Ayrton Senna da Silva, não há quem duvide, foi o mais
valente, o mais genial, o mais perfeito de todos os pilotos. Isso, a
posteridade se encarregará de guardar. Para mim, quero ficar com a memória do
Béco, um campeão da vida. A imagem que me fica, das últimas semanas, das
conversas às vésperas da despedida, era a de um ser humano integral e completo.

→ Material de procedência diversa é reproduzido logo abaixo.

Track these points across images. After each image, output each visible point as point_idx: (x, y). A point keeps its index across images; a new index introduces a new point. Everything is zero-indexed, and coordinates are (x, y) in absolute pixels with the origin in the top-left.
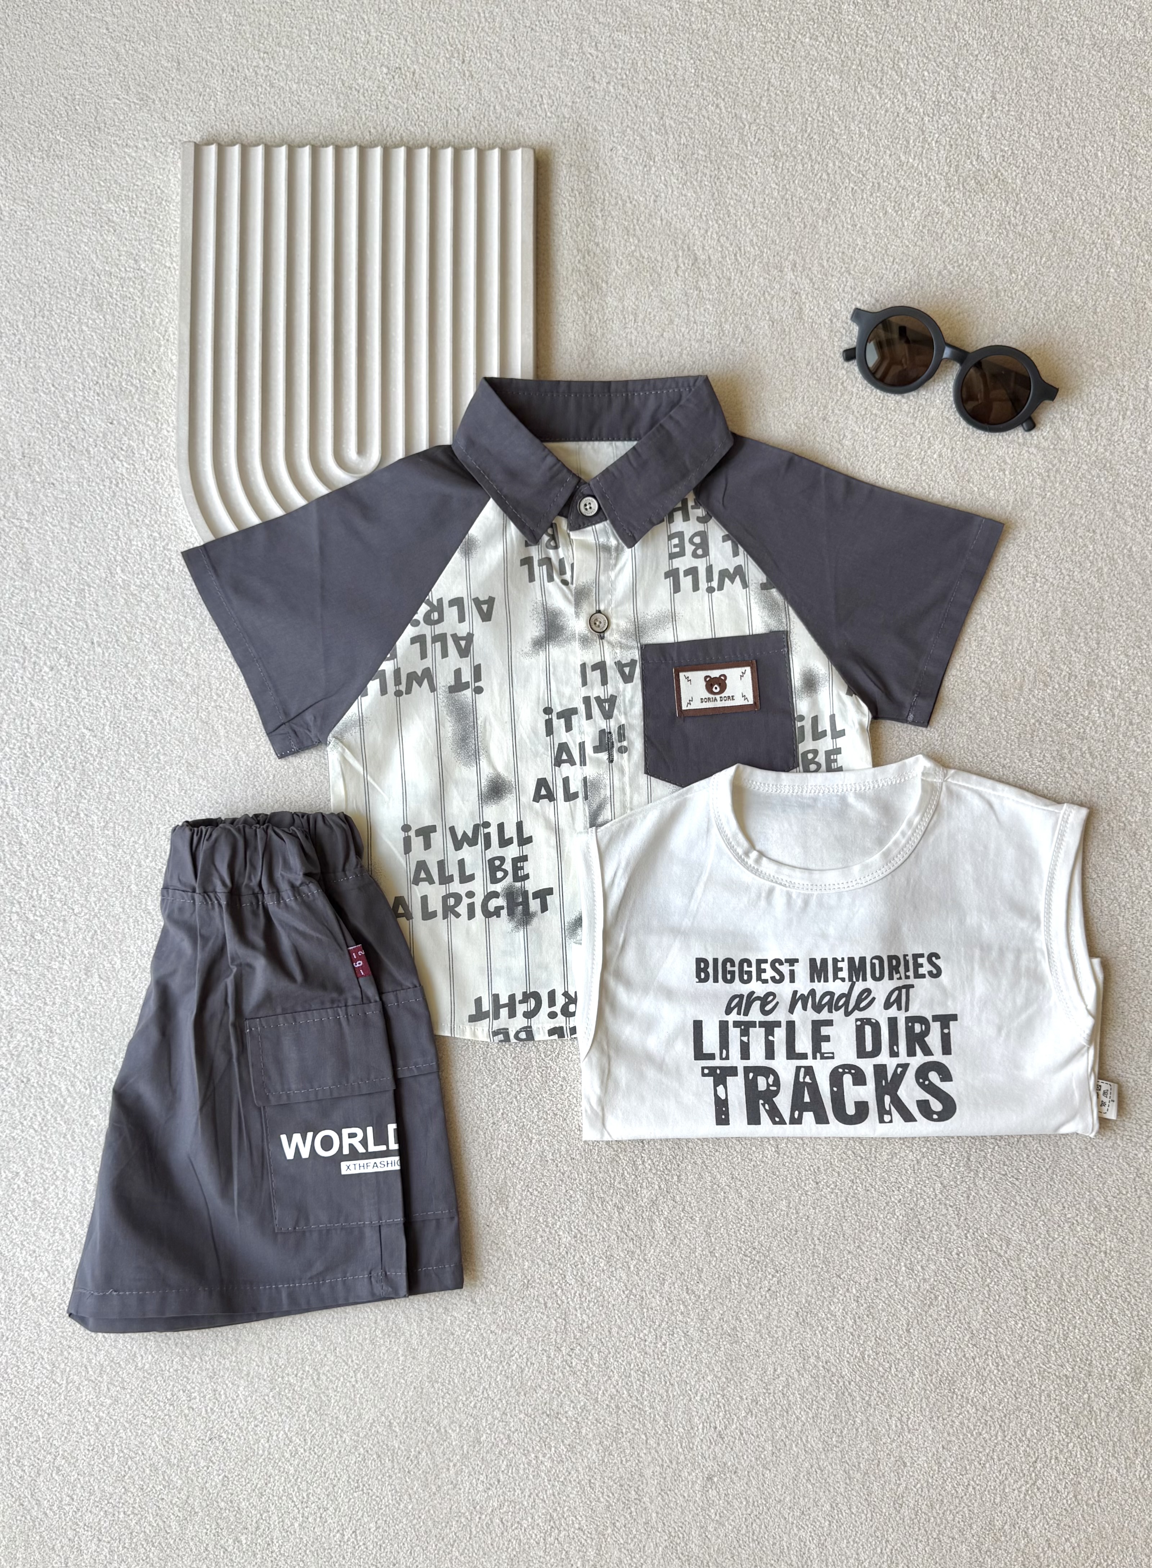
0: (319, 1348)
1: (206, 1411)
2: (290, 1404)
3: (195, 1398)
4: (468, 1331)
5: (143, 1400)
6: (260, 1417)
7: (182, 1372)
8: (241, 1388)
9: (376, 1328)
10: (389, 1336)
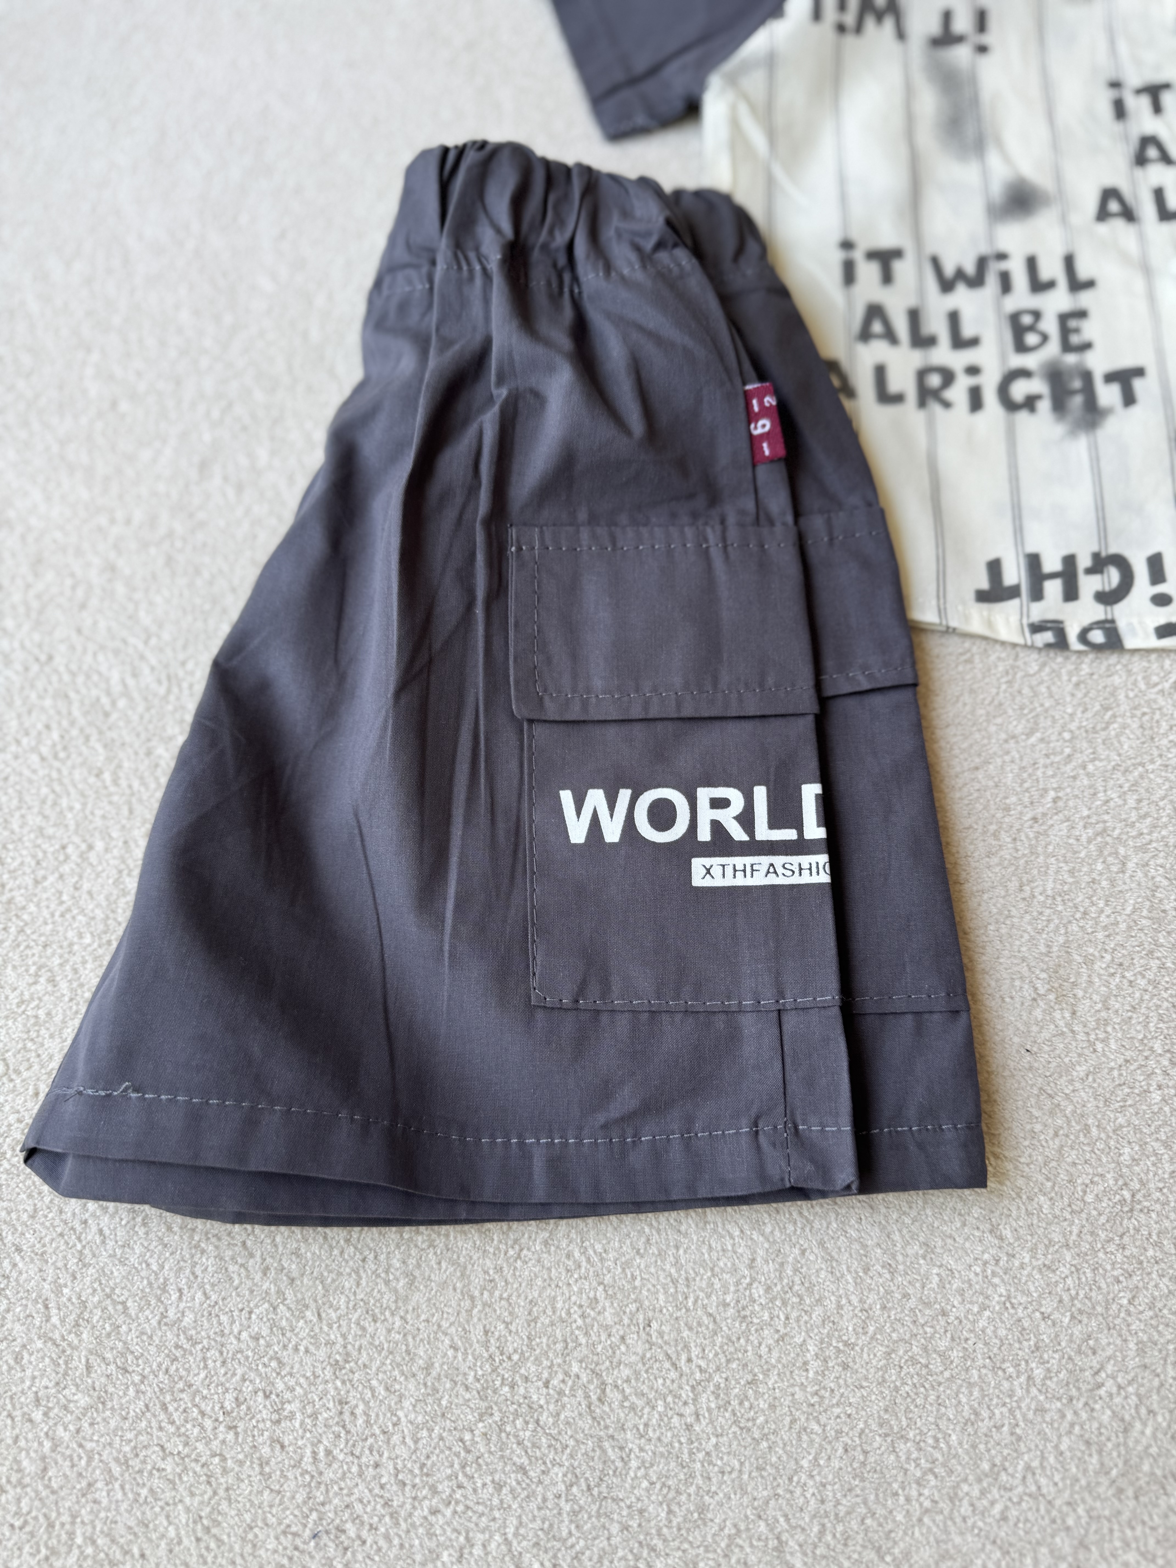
0: (609, 1317)
1: (314, 1453)
2: (525, 1460)
3: (292, 1416)
4: (983, 1308)
5: (164, 1407)
6: (445, 1488)
7: (269, 1345)
8: (407, 1404)
9: (753, 1280)
10: (785, 1303)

Ainda muito cauteloso no que dizia, ao contrário da ousadia que ele exibia nas
pistas - medindo cada palavra com fita métrica, não havia outro jeito. Mas ele
se abriu comigo como jamais. Eu mudei, com ele. Ele mudou, comigo. A carapaça
tinha derretido. Ele era um homem, com as virtudes, as contradições, a
firmeza e, me permitam, as dúvidas que fazem dessa nossa espécie uma coisa tão
especial na ordem da natureza.
Na nossa última viagem a Angra, na semana anterior ao GP do
Brasil, ele assistiu, no telão, à transmissão completa da primeira prova da
Fórmula Indy - na Austrália, eu acho. Porque a diferença de horário era
tremenda e a prova começava de madrugada no Brasil. Ele via tudo o que tinha a
ver com corrida em quatro rodas - às vezes, também em duas. Havia os amigos
brasileiros na briga, Emerson, Raul Boesel e, é claro, Maurício Gugelmin, com
quem ele dividiu casa quando os dois chegaram, com a cara e a coragem, à
Inglaterra, no início dos anos 80, sonhando com a glória no automobilismo.
Mas, no caso dele, acompanhar a Indy era paixão pura pelo esporte em si - e o
risco da velocidade.
Devastada por um dia de muito calor e esporte, eu me aninhei
no colo dele, resignada em saber que ele ia até o fim, e tentei manter os olhos
e os ouvidos abertos enquanto ele me dizia uma ou outra coisa que, de repente,
me fizeram parar e pensar: espera aí, isso é uma confidência. Ele não diz essas
coisas pra ninguém. Ainda mais para alguém que definitivamente não era do ramo.